President Tyler's Daughter:
Letitia Tyler-Semple

By Gilson Willets, 1908

The most notable Southern woman surviving the classic old régime, says a magazine paragraph published by ex-Governor Taylor, of Tennessee, is that yet brilliant daughter of President John Tyler, Mrs. Letitia Tyler-Semple, who ruled the White House when her father, John Tyler, of Virginia, the tenth Chief Executive of the Nation, held sway there. “Mrs. Semple, now eighty-six years old,” continues the same story written in 1906, “mentally virile, almost totally blind, is the pet and admiration of that philanthropic institution founded for Southern gentlewomen by the late W. W. Corcoran, the Louise Home. Mrs. Semple is the honored guest of all Presidential families at the White House, where she once reigned as “First Lady.”

A biographer of this daughter of a President, in relating further about President Tyler's daughter, says that “only a few blocks from the White House, where she once ruled, a light-hearted queen, Letitia Tyler Semple — daughter of John Tyler, tenth President of the United States — blind, inform, but mentally virile, waits peacefully for the end, amidst the comforts of that philanthropic institution, The Louise House.

“Over the mantel in her bedroom hangs an oil portrait of her lovely mother, Letitia Christian Tyler, of Virginia, who died soon after her husband's accession to the Presidency. Indeed, so frail was the health of President Tyler's wife, that her official place in the White House was invariably filled by one of her three daughters, Letitia, Elizabeth, Alice, or by her son's wife, Mrs. Robert Tyler.”

Letitia Tyler, as her biographer informs us, married at eighteen to Captain Semple, U.S.N. of Virginia. She was just one and twenty when her official career began in the White House as the daughter of a President. She was living with her father at this time during the absence of her husband on a three-years' cruise.
* * * * *
__Task requirements__. Continue the 1908 account of President Tyler's daughter, Letitia Tyler-Semple, picking up after its last sentence.
* * * * *
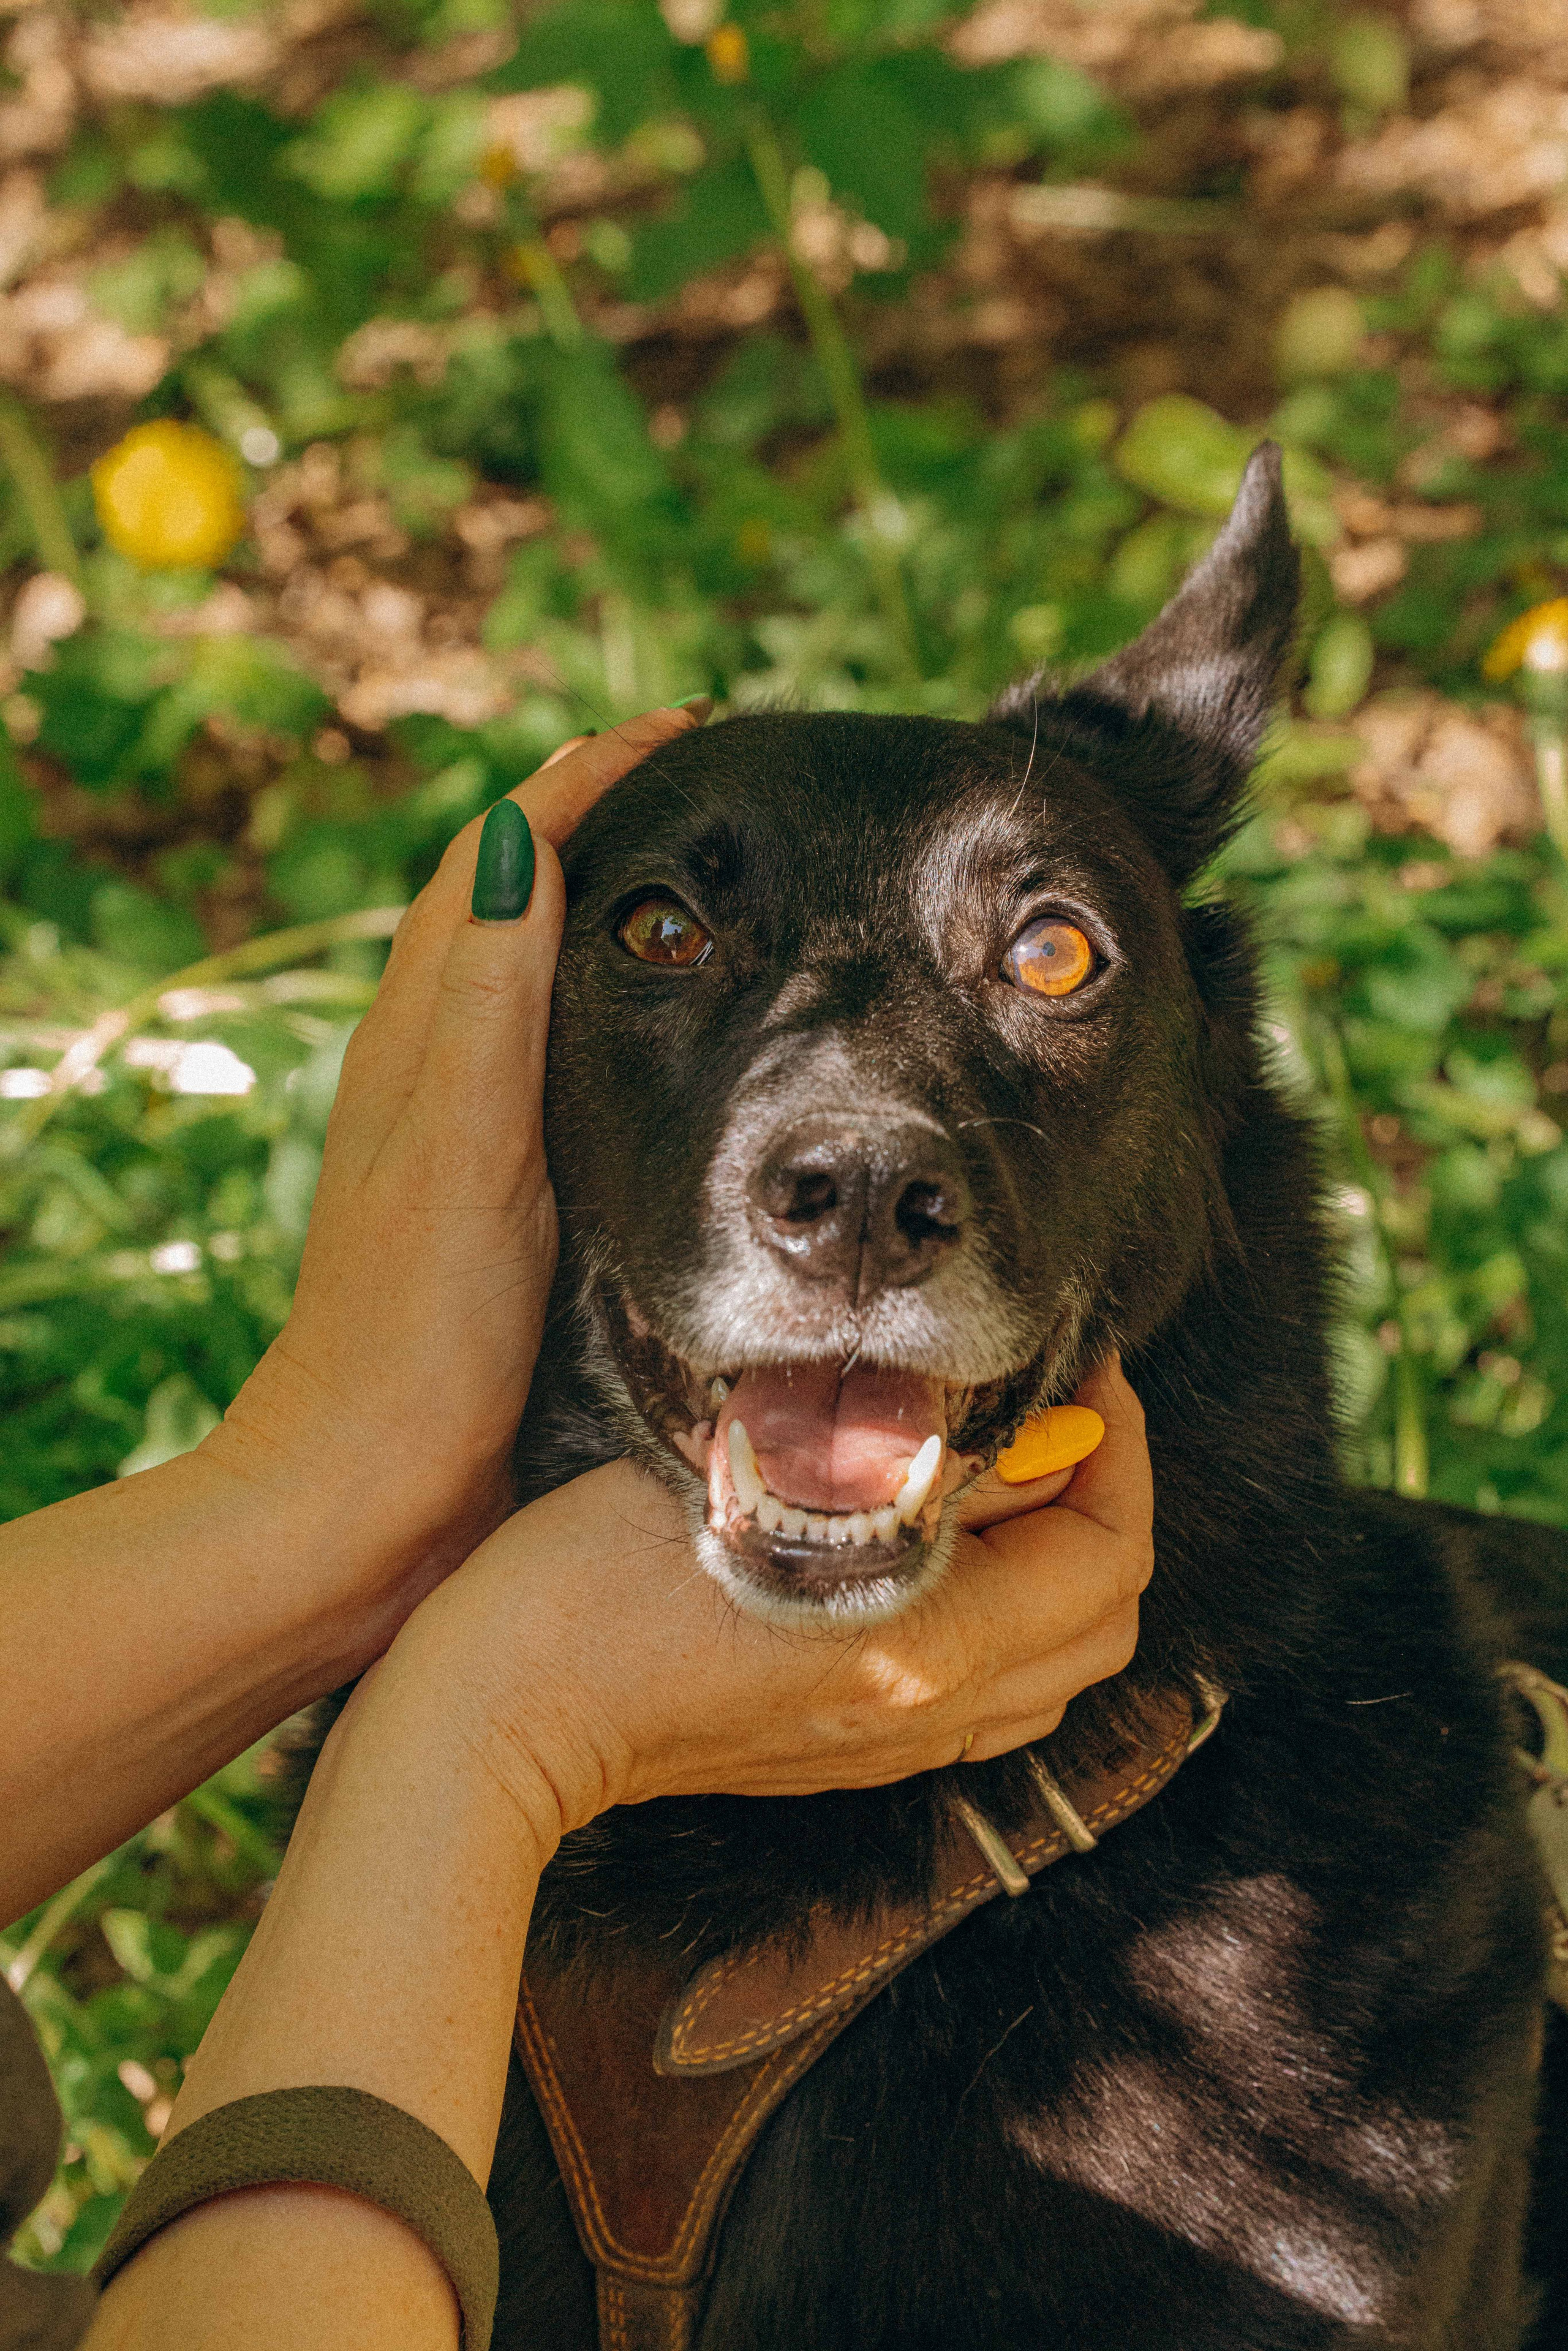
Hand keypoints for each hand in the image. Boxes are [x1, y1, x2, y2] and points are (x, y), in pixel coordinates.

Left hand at [204, 704, 709, 1656]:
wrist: (367, 1487)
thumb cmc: (416, 1330)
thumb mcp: (462, 1150)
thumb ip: (486, 1001)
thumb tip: (512, 841)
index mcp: (420, 1036)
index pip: (501, 858)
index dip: (586, 779)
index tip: (683, 731)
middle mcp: (434, 1065)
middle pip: (513, 896)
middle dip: (602, 817)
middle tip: (709, 782)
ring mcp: (462, 1129)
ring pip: (531, 973)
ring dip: (605, 903)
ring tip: (706, 880)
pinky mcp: (493, 1194)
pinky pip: (551, 1055)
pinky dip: (606, 1003)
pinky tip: (668, 1038)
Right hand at [414, 1357, 1151, 1837]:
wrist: (503, 1714)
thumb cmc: (596, 1579)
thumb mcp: (755, 1472)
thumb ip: (904, 1445)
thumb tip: (1020, 1419)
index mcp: (925, 1645)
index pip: (1107, 1548)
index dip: (1117, 1444)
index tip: (1084, 1367)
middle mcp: (927, 1712)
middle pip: (1106, 1618)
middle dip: (1107, 1499)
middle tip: (1059, 1410)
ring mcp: (887, 1745)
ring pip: (1057, 1668)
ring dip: (1066, 1566)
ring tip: (1012, 1472)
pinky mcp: (845, 1753)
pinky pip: (990, 1699)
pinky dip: (1015, 1621)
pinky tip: (951, 1550)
* * * * *
__Task output__.
“Those were days of conservation and quiet dignity, and the passing of the old régime is deeply deplored by this stately relic of by-gone days.” Mrs. Semple denounces, it was said some years ago, what she was moved to call in her emphatic way “the atrocious butchery” of the White House, declaring that even were she able, physically, nothing could induce her to enter the offensively “reconstructed” portals of to-day.

After a visit to Mrs. Semple her biographer records the fact that this brilliant young-old lady of eighty-four (this account being written in perhaps 1904), with her grande dame elegance and culture recalls, as though it were but yesterday, the hasty flitting in 1841 of her father, then the Vice-President, and his family, from the home of Williamsburg, Virginia, to Washington, when news was brought to them, by the boat Osceola, of the death, two days before, of that President of one month, William Henry Harrison.

After the installation of the new incumbent in the Executive Mansion, Mr. Tyler promptly assembled about him, in solemn conclave, we are told, his three daughters and his daughter-in-law, and laid upon them this injunction: “My daughters, you are now occupying a position of deep importance. I desire you to bear in mind three things: Show no favoritism, accept no gifts, receive no seekers after office.”

Dolly Madison, still brilliant in the forties, gave to the Misses Tyler the benefit of her social experience. It was at Mrs. Madison's suggestion that they return all calls in person; and accordingly three afternoons a week were devoted to this duty.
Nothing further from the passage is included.